──────── Article

The Color of Control
For plastics processors, a big part of surviving in tough economic times involves getting finished parts to the customer, fast. But if the colors are off, you'll wish those parts hadn't gone out in the first place. The latest developments in color matching technology can help.
November 1, 2010 by Mark Stephen, Editor
Efficient plastics processing is all about control. Part parameters, temperature set points, cycle times — they should all combine to make the perfect finished part, every time. The obverse is that if something — anything — is off, the part won’t cut it. Adding to this, you’ve got to spot those bad parts before they go out the door, and defects aren’t always obvious to the naked eye. Take color, for example. A shade or hue that’s fractionally off can be almost impossible to spot by even the most vigilant shop floor operator. That’s why color matching equipment and software stand as part of the last line of defense against shipping bad products to your customers.
And yet only one-third of the manufacturers that need to maintain tight color tolerances do so with instrumentation. With competition on the rise during tough economic times, though, using color matching equipment probably makes better sense than ever. Ready to take the plunge? Here’s a look at some of the latest, all designed to put the kibosh on off-color parts while satisfying a growing demand for user friendliness.
SPECTROPHOTOMETERS: BIG WORD, BIG ROLE
Portable spectrophotometers provide a fast, handy way to troubleshoot color problems on the factory floor. To this end, X-Rite Inc. has unveiled a new family of multi-angle spectrophotometers. Called the MA94, MA96 and MA98 spectrophotometers, the units are improved versions of the company’s popular MA68II device, according to Brian Teunis, X-Rite’s product manager. “The new units offer better data repeatability, a more robust method for measuring flexible or curved surfaces, and can also help manufacturers identify and maintain the color quality of parts that may originate from different production lines,” he said.

────────────────

## Exercise tasks
1: List every spectrophotometer model named in the article on color matching for plastics processors.
2: Pick up the article on color matching for plastics processors right after its final sentence and keep writing.

──────── Available data

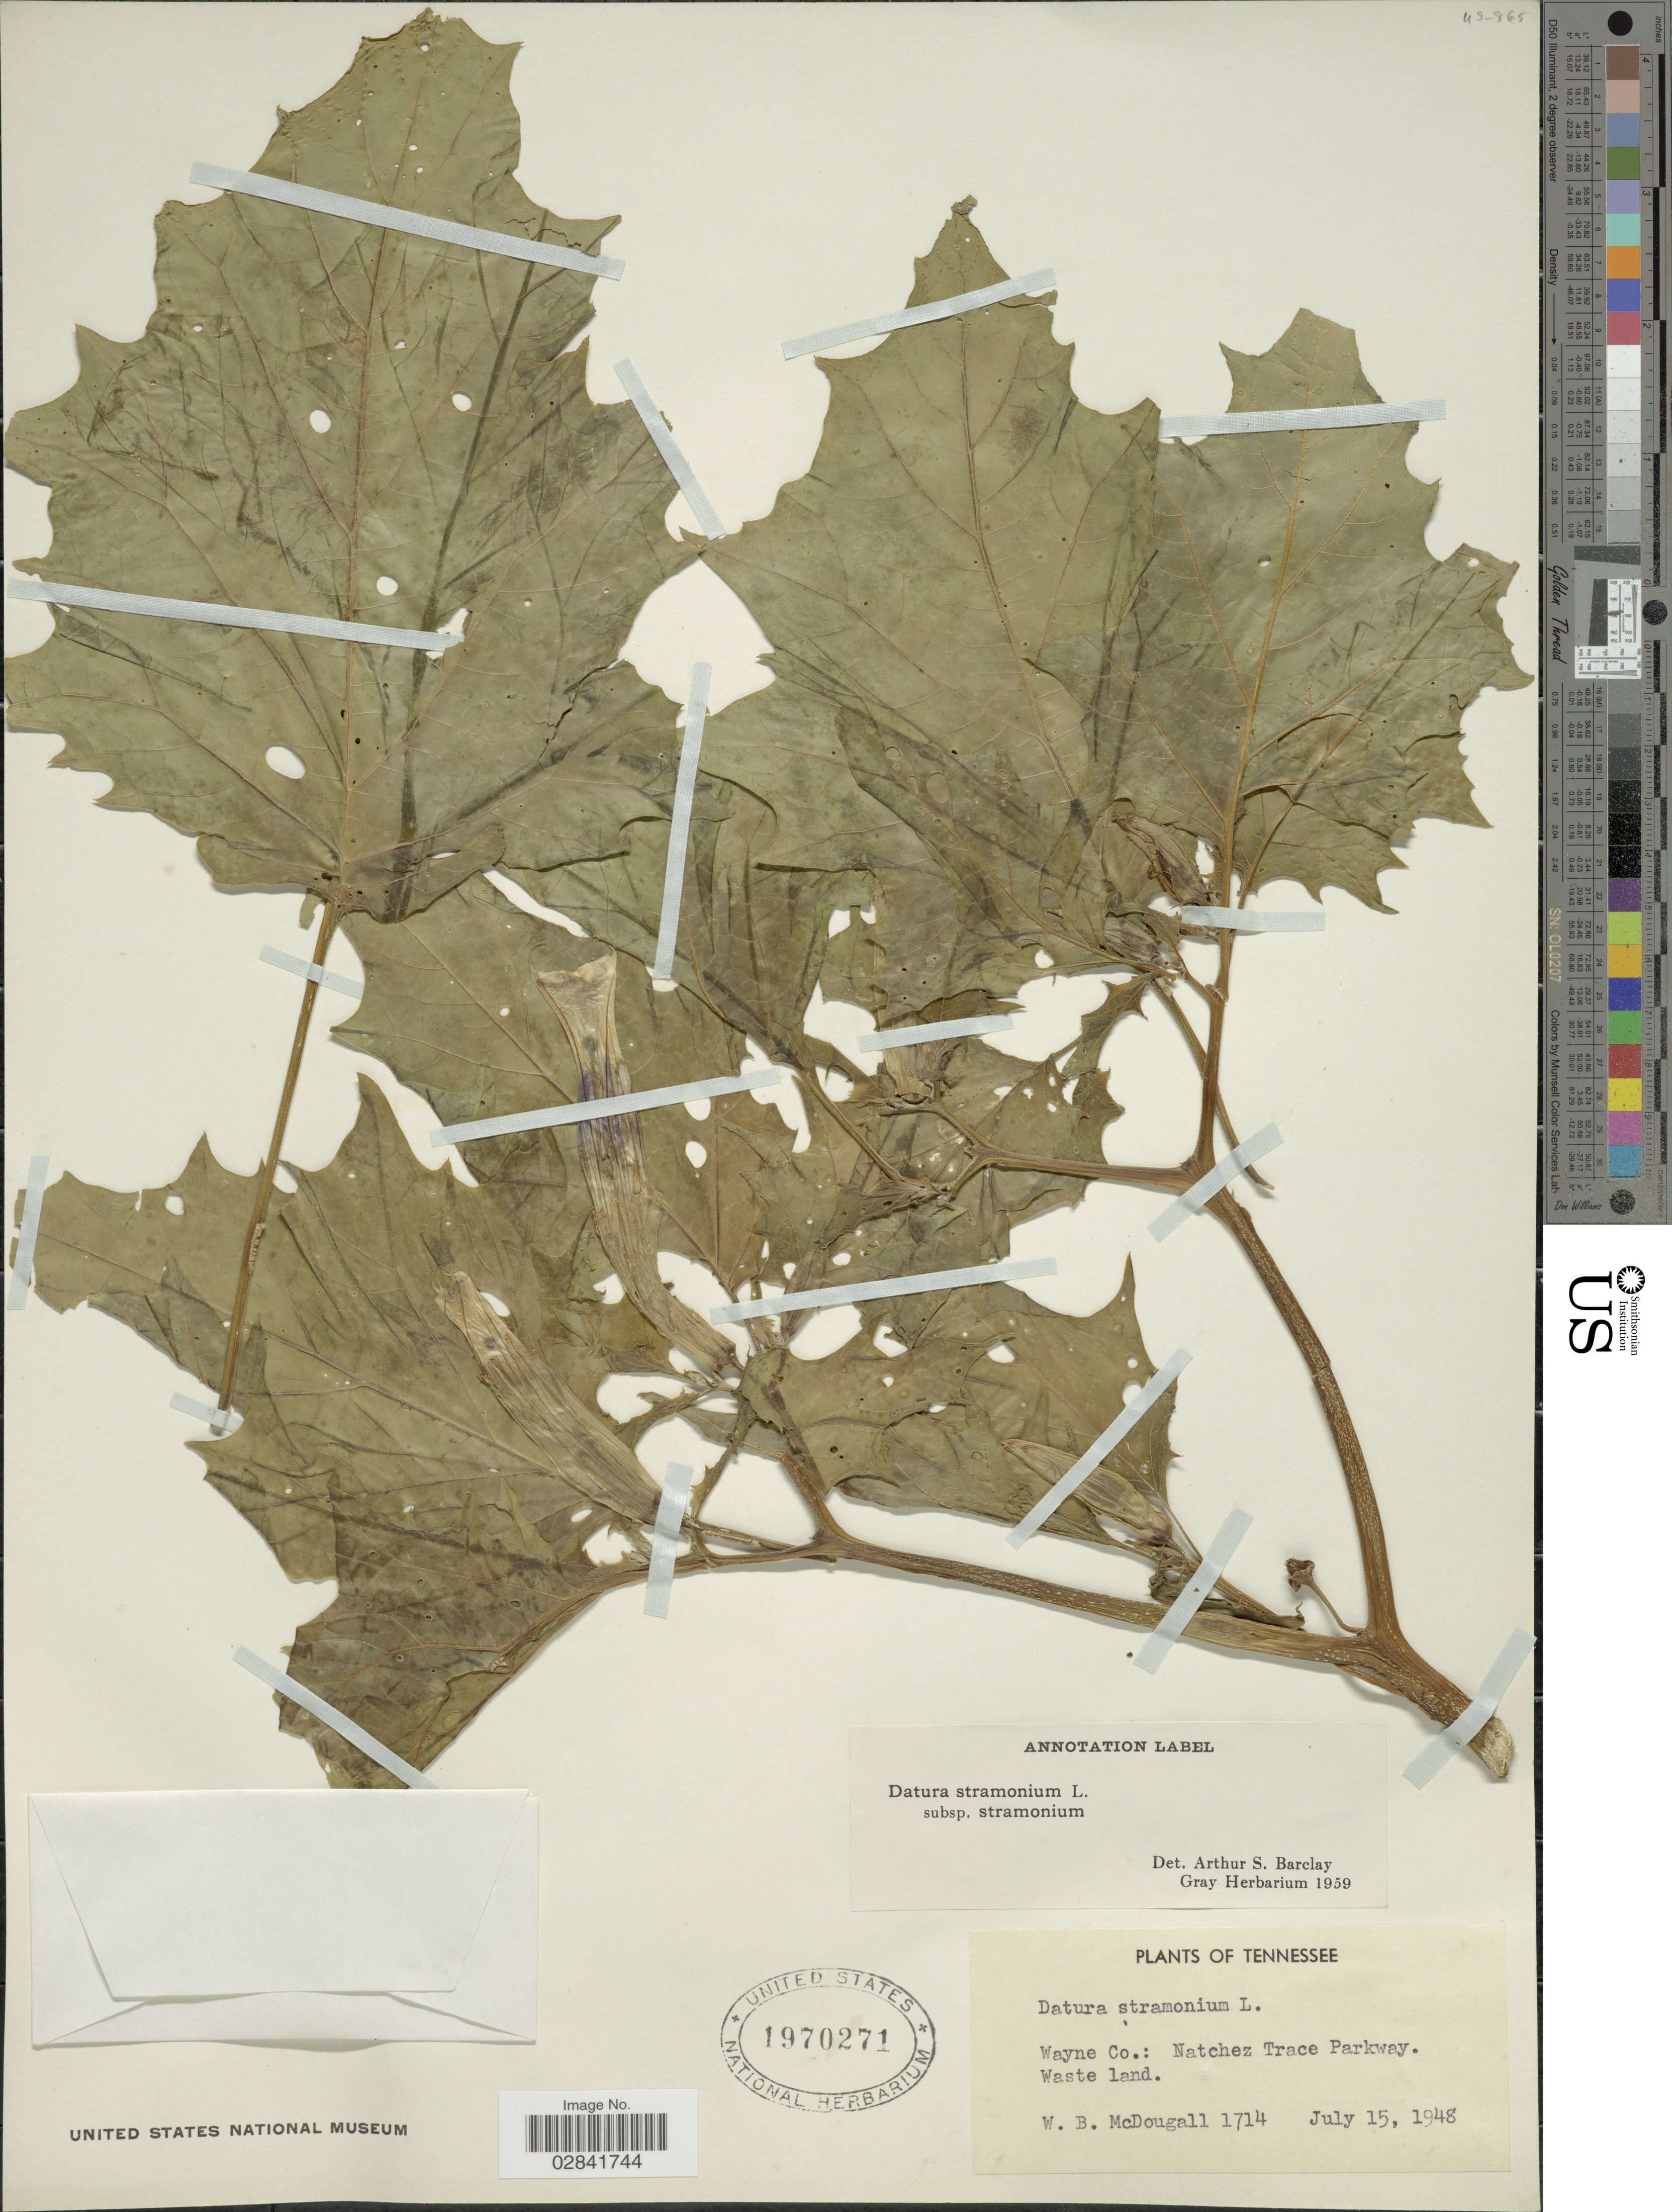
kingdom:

────────────────

## Results by task
1: MA94, MA96, MA98, MA68II

2:
The MA94 is designed for color measurement of flat, flexible and curved test surfaces by using three pressure sensors that indicate to personnel that they’ve positioned the instrument correctly for readings. “The MA94 illuminates test surfaces with a tungsten halogen module and takes readings from five aspecular angles in less than two seconds,” Teunis said.
The MA96, meanwhile, has all the features of the MA94, but takes measurements from six aspecular angles, Teunis continued, to provide additional information for collecting data on effect paints and coatings.
Finally, the MA98 is a 31-point spectro-photometer designed to measure effect paints for research and development, process improvements and product refinements. “With 11 sensors and two illuminators, the MA98 can detect characteristics of effect paints that the other instruments miss entirely,” Teunis said.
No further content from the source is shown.